En 2005 comencé a trabajar en una asociación dedicada al desarrollo rural.
Allí, junto a otras personas, intentamos frenar la despoblación, devolver
oportunidades a los pueblos, cuidar lo que todavía resiste. Y a veces, mientras
recorro las carreteras secundarias y los campos amarillos a los que canta ‘La
Moda’, hablo con los vecinos de pequeños pueblos, me asalta una sensación
extraña: ¿Qué pensarían mis abuelos si pudieran verme ahora?
Ellos, que dejaron sus pueblos buscando un futuro más estable, tal vez no
entenderían que su nieto haya decidido mirar hacia atrás, regresar a la tierra
desde la que ellos partieron. Pero me gusta imaginar que, en el fondo, lo
comprenderían. Que sentirían que este retorno simbólico no es una contradicción,
sino una continuación.
Y todos los días, desde hace veinte años, me pregunto qué significado tiene todo esto. Quizás la vida
me ha colocado en este lugar para reconciliar dos tiempos que parecían
opuestos: el de la huida y el del regreso. En los proyectos que impulsamos, en
los talleres donde jóvenes y personas mayores comparten historias, a veces creo
escuchar ecos de mis abuelos. En la risa de una mujer que recuerda cómo se
trenzaban los ajos para colgarlos en la despensa, en las manos de un ganadero
que enseña a su nieto a como ordeñar una oveja, reconozco la vida que ellos
dejaron atrás.
Siento que trabajar por el desarrollo rural es, de algún modo, una forma de
diálogo con ellos. Una conversación que nunca tuvimos, pero que sigue viva en
lo que hago cada día. Me hubiera gustado preguntarles si lloraron al marcharse,
si pensaban volver, si alguna vez soñaron con la dehesa extremeña y los infinitos
campos de trigo que abandonaron. Pero quizá no hace falta. En mí, en mi
elección de volver al territorio, está su respuesta.
Me pregunto qué pensarían si pudieran verme ahora. Tal vez no entenderían
por qué vuelvo a un lugar del que ellos huyeron. O quizá sí, porque en el fondo
el regreso no contradice su marcha: la completa.
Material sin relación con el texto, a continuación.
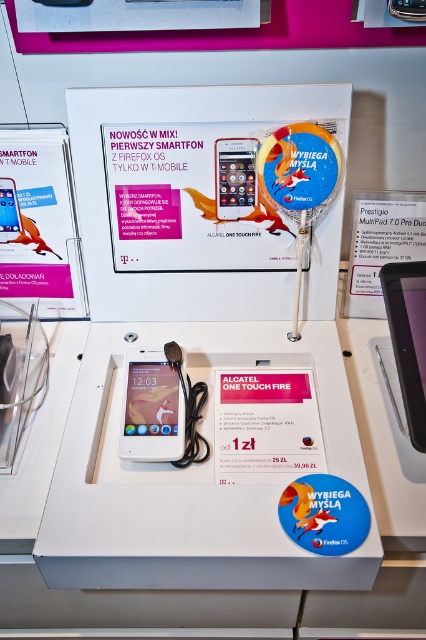
What is located at the coordinates point (150, 406)?

The white glossy ipod at center is located at point (150, 406).

What are the coordinates of the white glossy ipod at center in the image?

The white glossy ipod at center is located at coordinates point [150,406].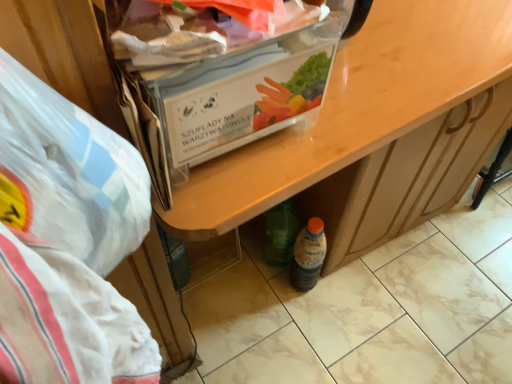
Identify the location of free space above wooden desk at center (from a real-world perspective). The width and height of the screenshot is (512, 384). click(405, 49).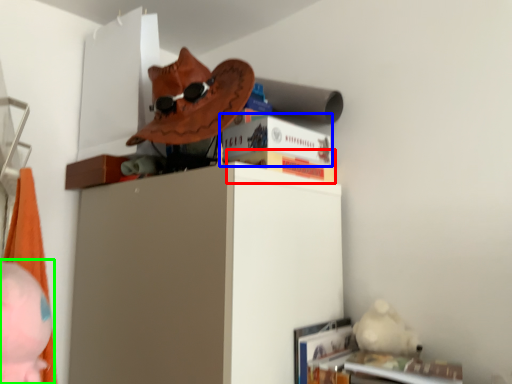
Question: Estimate the real-world distances between objects in this image. Which object is closer to paperback book (highlighted by a red box), paperback book (highlighted by a blue box) or person (highlighted by a green box)?

Choices:
 (A) paperback book
 (B) person

Answer: (A)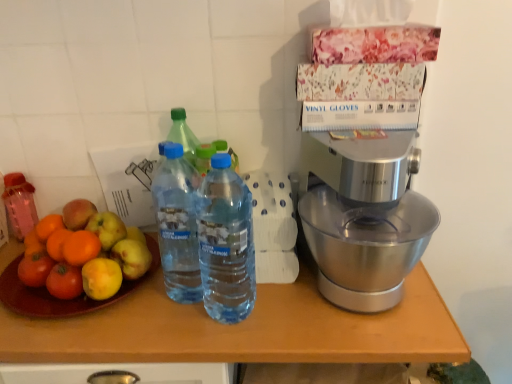
Question: Does blue plastic bottle at center, which is counted as the second bottle, starting from the back, have a greater height compared to wooden table at center?

Choices:
 (A) yes
 (B) no

Answer: (B)

Question: Is blue plastic bottle at center, which is counted as the second bottle, starting from the back, further to the viewer compared to wooden table at center?

Choices:
 (A) yes
 (B) no

Answer: (B)

Question: Does blue plastic bottle at center, which is counted as the second bottle, starting from the back, have a lesser height compared to wooden table at center?

Choices:
 (A) no
 (B) yes

Answer: (B)

Question: Can you confirm if blue plastic bottle at center, placed as the second bottle when sorted from right to left, is bigger than wooden table at center?

Choices:
 (A) no
 (B) yes

Answer: (A)

Question: From the image's perspective, is blue plastic bottle at center, positioned as the second bottle in left-to-right order, beneath wooden table at center?

Choices:
 (A) yes
 (B) no

Answer: (B)

Question: Is blue plastic bottle at center, positioned as the second bottle in left-to-right order, positioned with its back to wooden table at center?

Choices:
 (A) no
 (B) yes

Answer: (A)

Question: Does wooden table at center turn towards transparent plastic bottle at center, placed as the first bottle when sorted from front to back?

Choices:
 (A) no
 (B) yes

Answer: (A)

Question: Is wooden table at center further to the viewer compared to transparent plastic bottle at center, the first bottle positioned from the right?

Choices:
 (A) yes
 (B) no

Answer: (A)

Question: Considering the relative sizes of wooden table at center and transparent plastic bottle at center, the first bottle positioned from the right, in the image provided, is wooden table at center wider than transparent plastic bottle at center, the first bottle positioned from the right,?

Choices:
 (A) yes
 (B) no

Answer: (A)

Question: Is wooden table at center not close to transparent plastic bottle at center, the first bottle positioned from the right?

Choices:
 (A) yes
 (B) no

Answer: (B)

Question: From the image's perspective, is wooden table at center on transparent plastic bottle at center, acting as the 3th bottle starting from the back?

Choices:
 (A) yes
 (B) no

Answer: (B)

Question: From a real-world perspective, does wooden table at center sit lower than transparent plastic bottle at center, which is counted as the 3th bottle, starting from the left?

Choices:
 (A) yes
 (B) no

Answer: (A)

Question: Is blue plastic bottle at center, placed as the second bottle when sorted from right to left, far from pink translucent bottle at left, placed as the 1th bottle when sorted from left to right?

Choices:
 (A) no
 (B) yes

Answer: (A)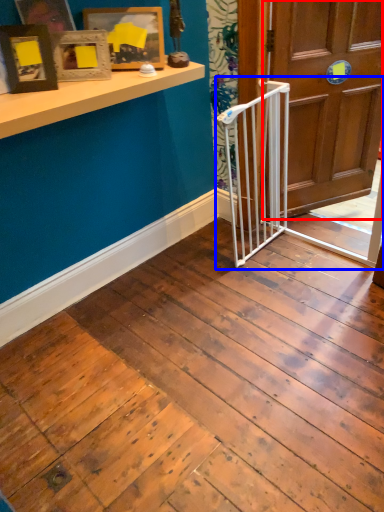
Question: Which point is closer to the camera, door (highlighted by a red box) or rail (highlighted by a blue box)?

Choices:
 (A) door
 (B) rail

Answer: (B)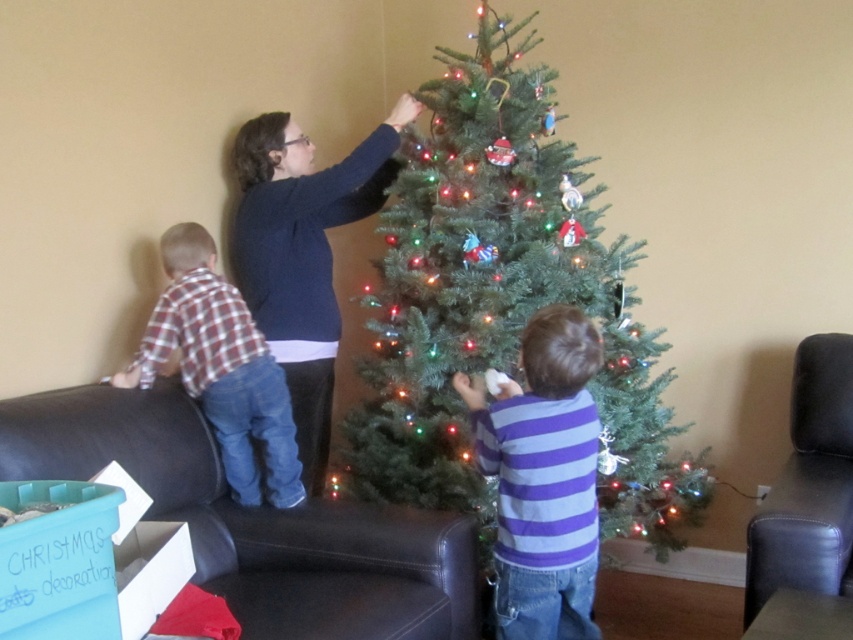
You are a photographer standing in the living room and want to take a photo of the dark blue sweater at upper center and the plaid fabric shirt at left. Which one is closer to the camera?

The dark blue sweater at upper center is closer to the camera because the plaid fabric shirt at left is behind it.

You are a photographer standing in front of the Christmas tree. You want to take a photo that includes both the purple striped shirt at center and the plaid fabric shirt at left. Which shirt should you focus on first to ensure both are in the frame?

You should focus on the purple striped shirt at center first because it is closer to the viewer than the plaid fabric shirt at left, so adjusting the camera to its distance will help capture both shirts in the frame.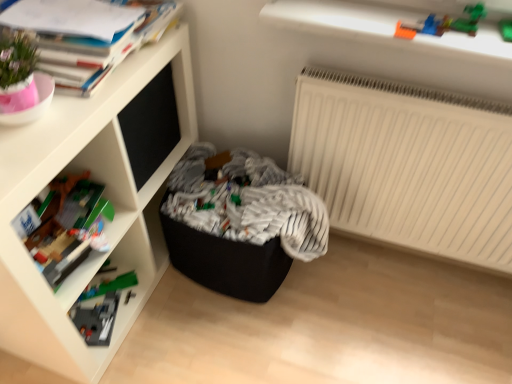
Locate an element on the screen. The image size is (512, 384). free location to the right of white matte shelf at upper left is located at coordinates (244, 327).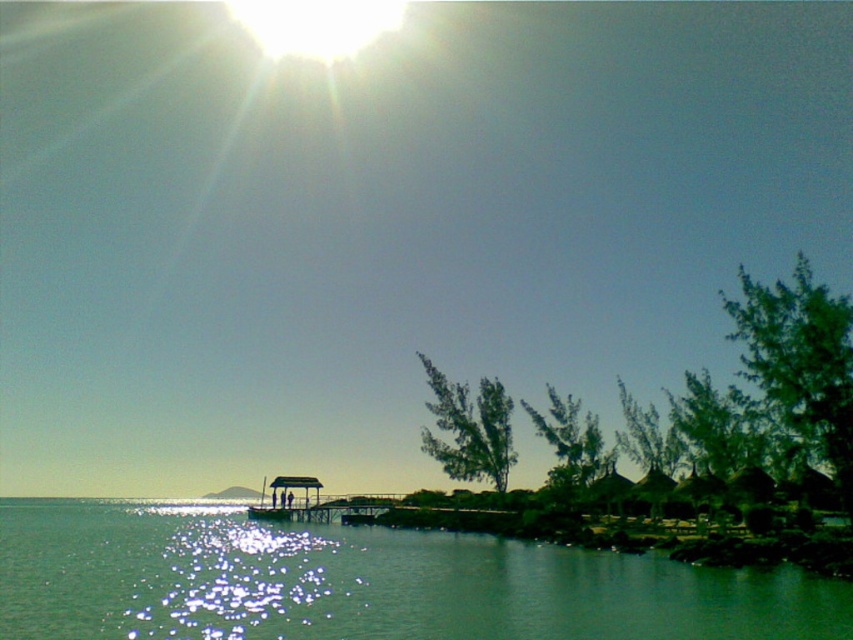
You are standing at the edge of the wooden pier on the right side of the image. You want to walk towards the green glossy water at center. Is the water directly in front of you or to your left or right?

The green glossy water at center is located at point (x=367, y=582), which is to the right of your position on the wooden pier. Therefore, you should walk to your right to reach the green glossy water at center.

You are standing on the wooden pier at center and want to see the green glossy water at center. In which direction should you look relative to the pier?

Since the green glossy water at center is in front of the wooden pier at center, you should look forward towards the direction the pier is extending into the water to see the green glossy water at center.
Ellos sembraron sin saberlo;
yo solo recojo lo que germinó en su ausencia.
A veces, cuando visito un pueblo al atardecer y el sol tiñe de rojo la
tierra, tengo la sensación de que están conmigo. No como fantasmas del pasado,
sino como raíces que siguen empujando desde abajo, sosteniendo y cuidando. Y pienso que
quizás, sin saberlo, ellos no huyeron de sus pueblos: simplemente se apartaron
un tiempo para que, años después, alguien de su sangre pudiera volver y mirar esa
tierra sin miedo.
Quizás ese sea, al final, el verdadero círculo de la vida: marcharse para poder volver, perder para aprender a cuidar, olvidar para recordar mejor.